Soils with standing water are slow to warm up, limiting the rate of denitrification. But it is happening in some areas where water is still standing. In those locations, it will be some time before a crop can be planted, and Nafziger says adjustments to fertilizer nitrogen may be in order as the crop gets established.
 
Ammonium moves little in the soil, but when it is converted to nitrate, it can move. “We know from our research that nitrogen applied last fall was about 70 percent nitrate by early May, and ammonia applied in March or April was more than half nitrate when the weather turned wet,” Nafziger says.
 
Somewhat surprisingly, Nafziger found little change in soil nitrogen levels from the unusually heavy rainfall, “We sampled six trial sites both before and after the heavy rainfall of late April and early May, and found virtually no change in soil nitrogen content. We expect that mineralization of soil organic matter added some nitrogen between samples, and that is no longer around, so some nitrogen moved out. The good news is that most of the nitrogen added as fertilizer is still in the soil. That may not be the case in every part of every field, but we don’t see any reason to imagine that most of the nitrogen we applied has been lost.”
 
Soil drainage is an important factor in movement of water and nitrate.
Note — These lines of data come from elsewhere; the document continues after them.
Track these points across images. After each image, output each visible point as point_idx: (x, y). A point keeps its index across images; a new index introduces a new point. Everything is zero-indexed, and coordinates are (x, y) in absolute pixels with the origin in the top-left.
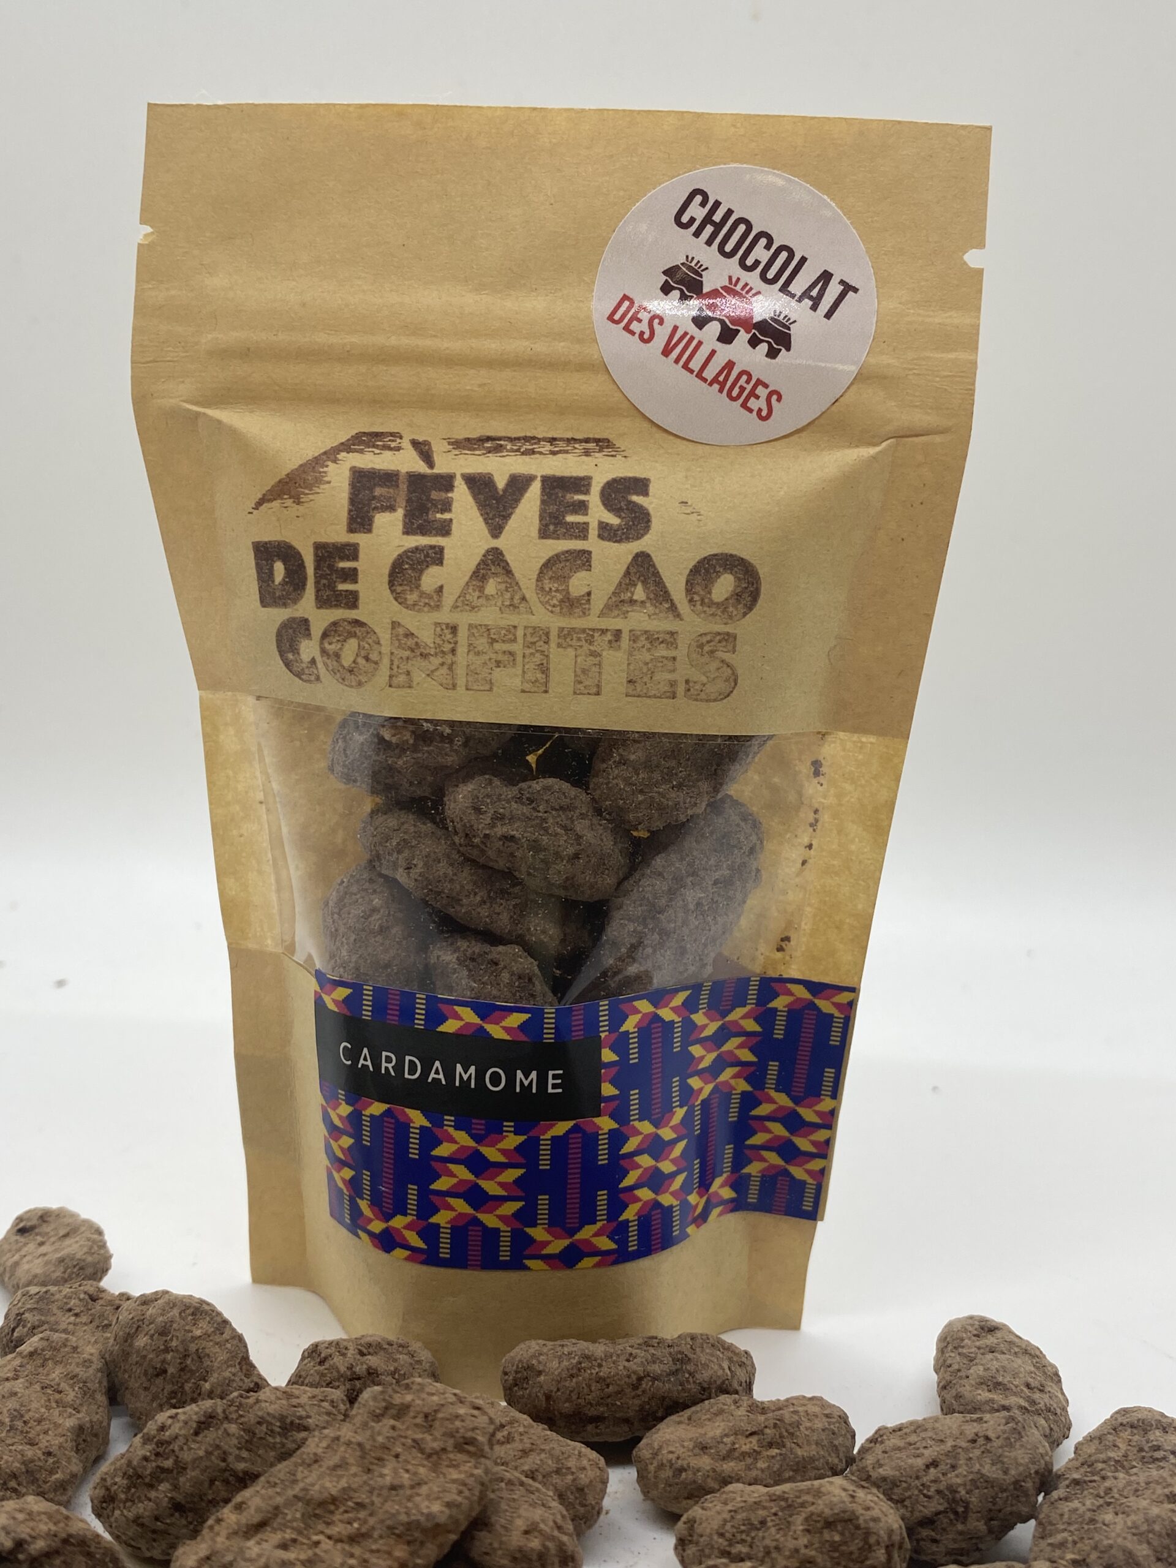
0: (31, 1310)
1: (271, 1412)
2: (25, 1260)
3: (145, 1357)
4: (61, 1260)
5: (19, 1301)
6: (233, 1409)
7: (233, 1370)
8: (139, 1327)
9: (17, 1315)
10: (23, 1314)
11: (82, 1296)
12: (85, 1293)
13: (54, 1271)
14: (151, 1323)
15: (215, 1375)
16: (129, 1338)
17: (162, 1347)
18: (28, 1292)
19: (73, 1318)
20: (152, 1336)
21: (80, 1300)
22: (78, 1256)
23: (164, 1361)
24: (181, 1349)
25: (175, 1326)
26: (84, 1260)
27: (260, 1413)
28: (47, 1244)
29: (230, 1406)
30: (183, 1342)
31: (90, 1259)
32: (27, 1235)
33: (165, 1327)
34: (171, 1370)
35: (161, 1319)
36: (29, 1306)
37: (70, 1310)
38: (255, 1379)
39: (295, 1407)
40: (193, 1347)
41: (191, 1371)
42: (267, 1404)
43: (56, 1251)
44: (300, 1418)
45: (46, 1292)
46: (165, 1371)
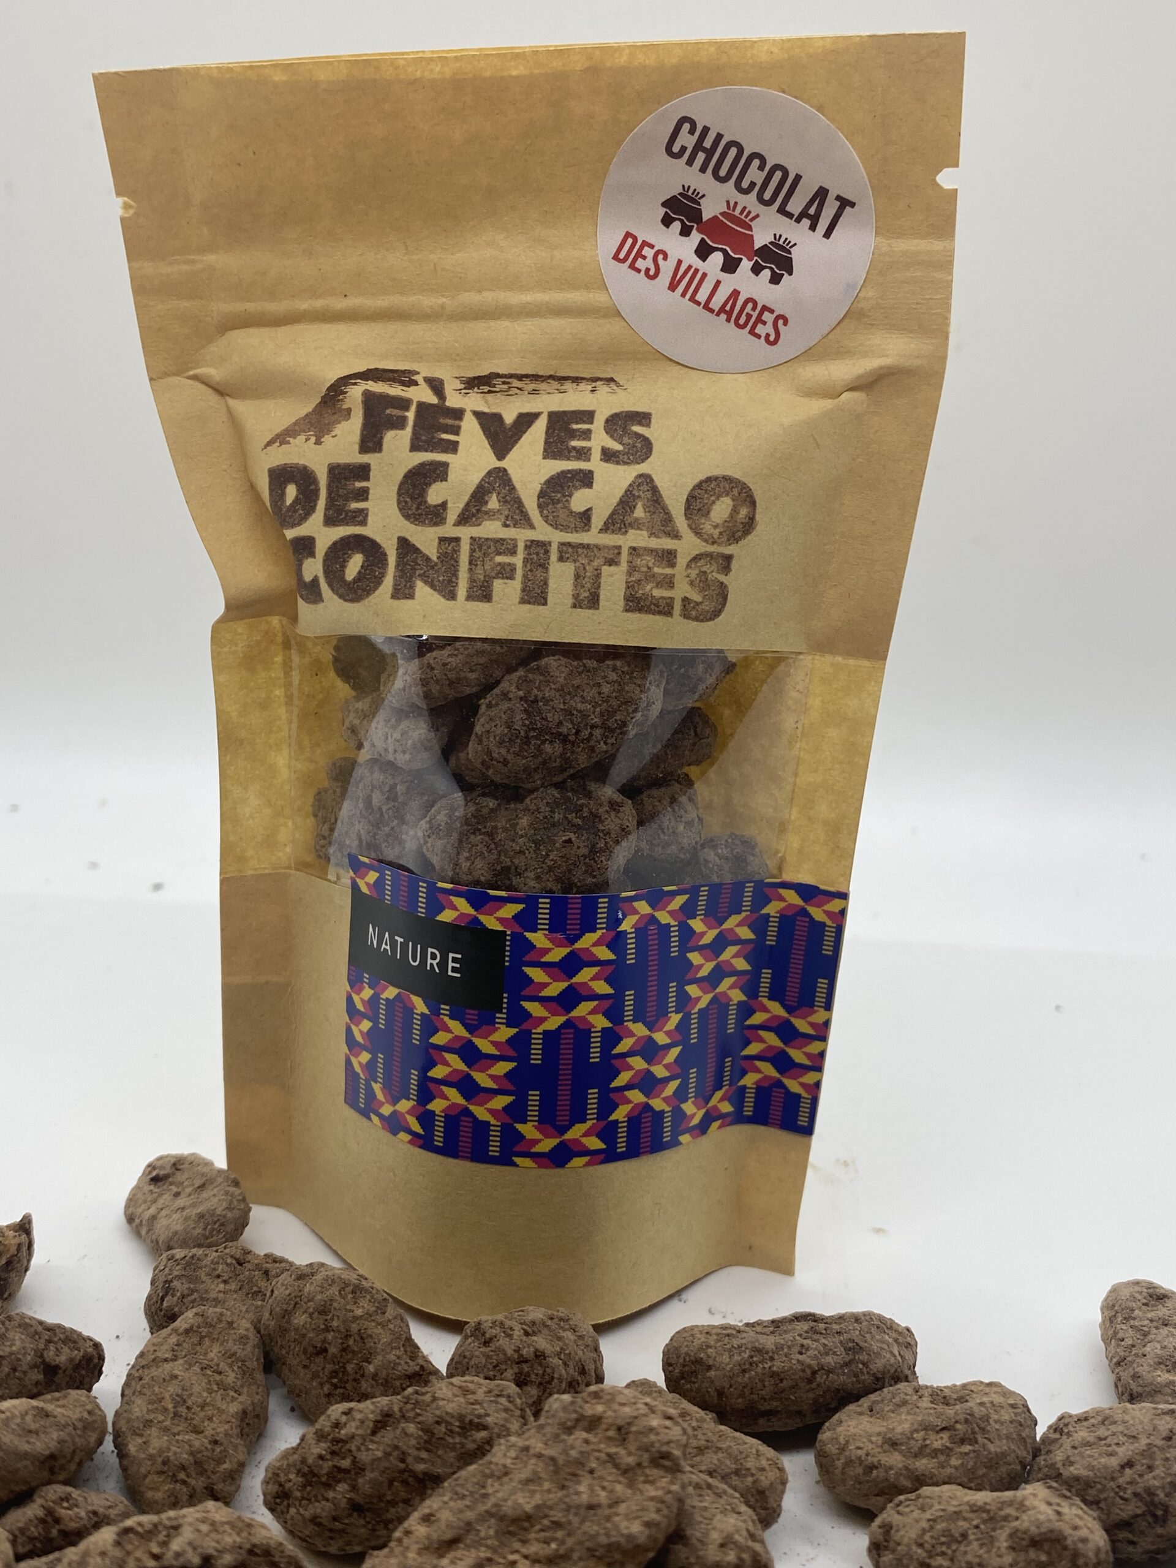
0: (178, 1277)
1: (450, 1411)
2: (163, 1213)
3: (304, 1336)
4: (201, 1216)
5: (165, 1266)
6: (409, 1406)
7: (398, 1353)
8: (296, 1303)
9: (166, 1282)
10: (171, 1281)
11: (229, 1261)
12: (232, 1257)
13: (194, 1228)
14: (309, 1301)
15: (380, 1358)
16: (287, 1314)
17: (323, 1327)
18: (173, 1257)
19: (222, 1286)
20: (311, 1315)
21: (227, 1265)
22: (218, 1212)
23: (324, 1341)
24: (342, 1329)
25: (335, 1305)
26: (224, 1217)
27: (438, 1412)
28: (183, 1195)
29: (406, 1403)
30: (344, 1322)
31: (229, 1215)
32: (160, 1184)
33: (324, 1306)
34: (333, 1350)
35: (319, 1297)
36: (176, 1273)
37: (218, 1276)
38: (421, 1362)
39: (472, 1404)
40: (354, 1327)
41: (353, 1352)
42: (445, 1402)
43: (194, 1205)
44: (479, 1416)
45: (193, 1257)
46: (326, 1350)
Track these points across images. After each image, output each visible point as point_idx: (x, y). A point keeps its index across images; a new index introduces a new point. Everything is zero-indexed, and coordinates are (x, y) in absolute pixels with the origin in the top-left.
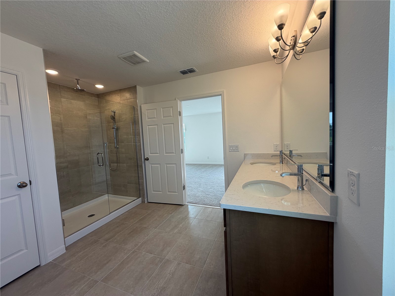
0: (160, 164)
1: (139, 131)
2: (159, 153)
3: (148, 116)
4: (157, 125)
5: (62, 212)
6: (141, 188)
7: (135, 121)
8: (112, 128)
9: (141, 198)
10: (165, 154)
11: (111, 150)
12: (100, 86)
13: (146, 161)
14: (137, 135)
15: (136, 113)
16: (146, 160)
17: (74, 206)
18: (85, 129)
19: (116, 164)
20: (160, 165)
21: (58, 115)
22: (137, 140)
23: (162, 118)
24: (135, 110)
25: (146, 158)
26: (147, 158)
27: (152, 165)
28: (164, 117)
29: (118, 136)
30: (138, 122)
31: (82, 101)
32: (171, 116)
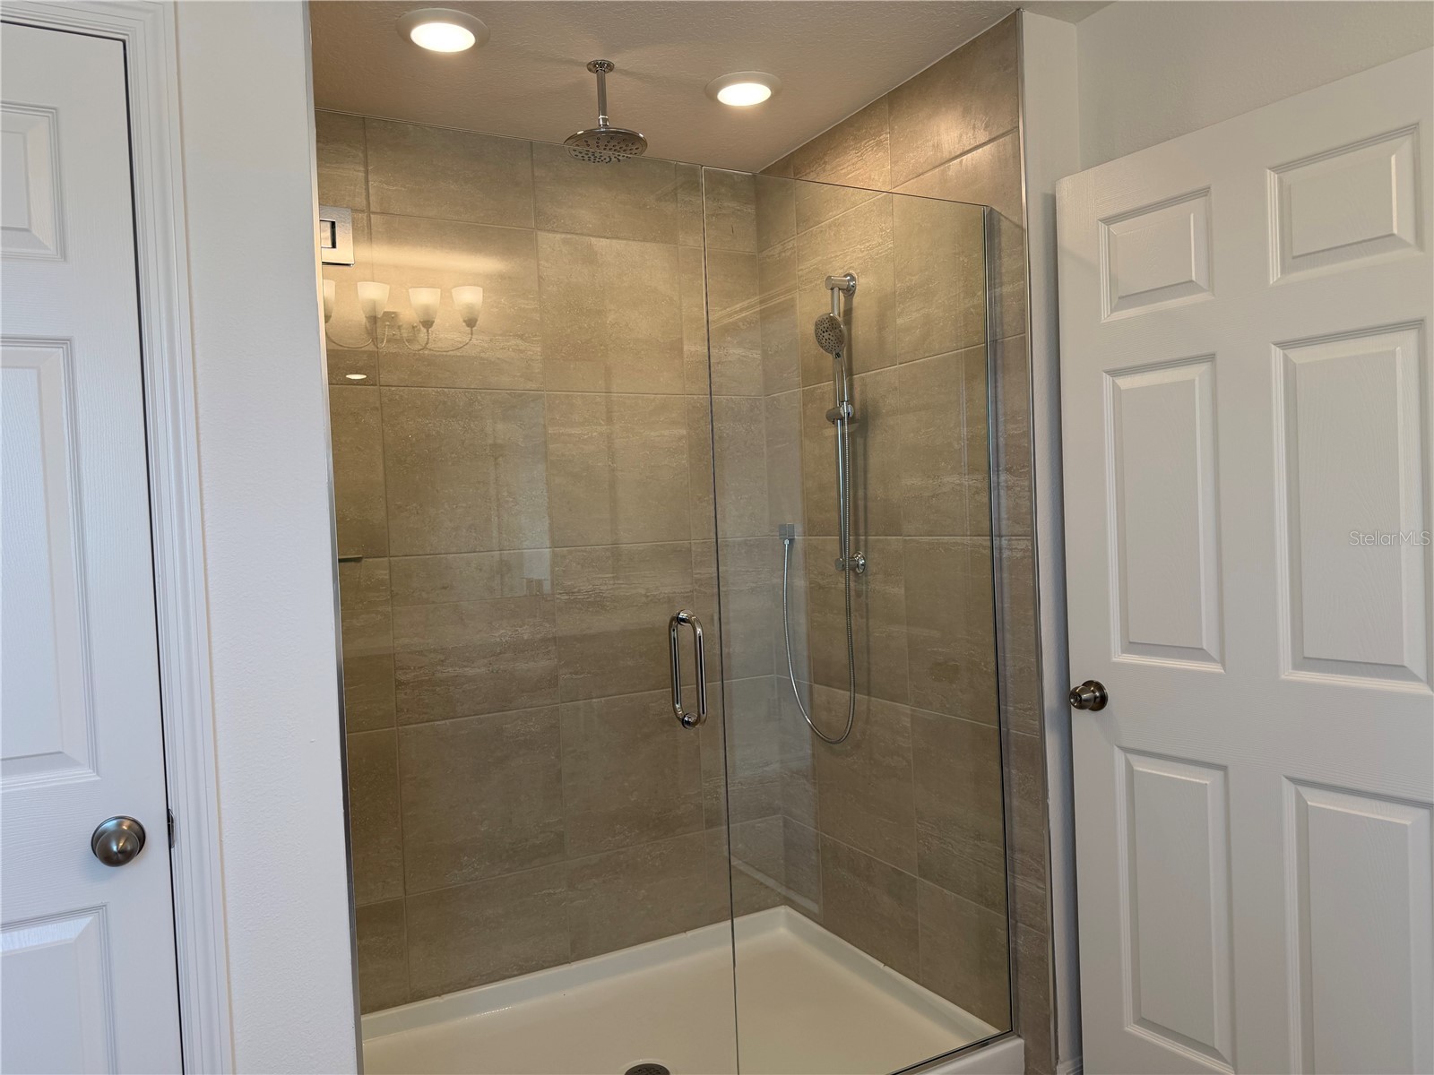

Soil texture is a critical component of drainage, but field tiles change the relationship between texture and water movement.
 
“As an example, a typical Drummer silty clay loam soil in eastern Illinois allows hardly any water to move through it unless the soil is tile-drained. Tile becomes the exit route for soil nitrogen into surface waters, replacing denitrification as the main way nitrogen is lost in such soils. So, tile drainage changes the assumption that heavy-textured soils will lose nitrogen to denitrification while lighter-textured soils lose more to leaching,” Nafziger explains.
 
While it’s possible that some nitrogen may be lost before crop uptake begins in a few weeks, Nafziger says that a decision to apply more nitrogen than planned is premature. As soils dry, rainfall returns to normal, and plants grow, roots will begin to draw water and dissolved nitrogen towards the surface, and mineralization will kick into high gear. “Last year,” Nafziger recalls, “under good temperatures and without unusually heavy rainfall, we saw mineralization provide as much as 150 pounds of nitrogen per acre to the crop.”
 
One indication that the topsoil has not been stripped clean of nitrogen is the recovery of green leaf color that has been happening as the soil dries out. “Most fields are not as dark green as we saw at this point in 2016, but as the root system starts to expand and as soils continue to warm, this will change,” Nafziger says. “The corn crop at this point looks the way it does not because of lack of nitrogen, but due to the effects of temperature and rainfall on crop growth and early development.”
 
While it is premature to revise nitrogen management based on what has happened so far, farmers shouldn’t rule out the possibility that the crop may need more nitrogen. The good news is that farmers still have time to make such decisions. As long as soil conditions continue to improve, a crop provided with normal amounts of fertilizer nitrogen rarely runs out during vegetative development. According to Nafziger, this year will be no exception.
 
Nafziger plans to continue soil sampling to learn more about the status of soil nitrogen over the next two months. But, he says, because similar weather patterns have not happened this early in the season in recent years, he cannot easily predict what will happen later in the season.
 
“Nitrogen deficiency develops over time, and is almost always more related to current soil moisture than to the amount of soil nitrogen. So, if soils do not get extra wet or extra dry over the next month, this season could turn out to be much more typical than we expect.”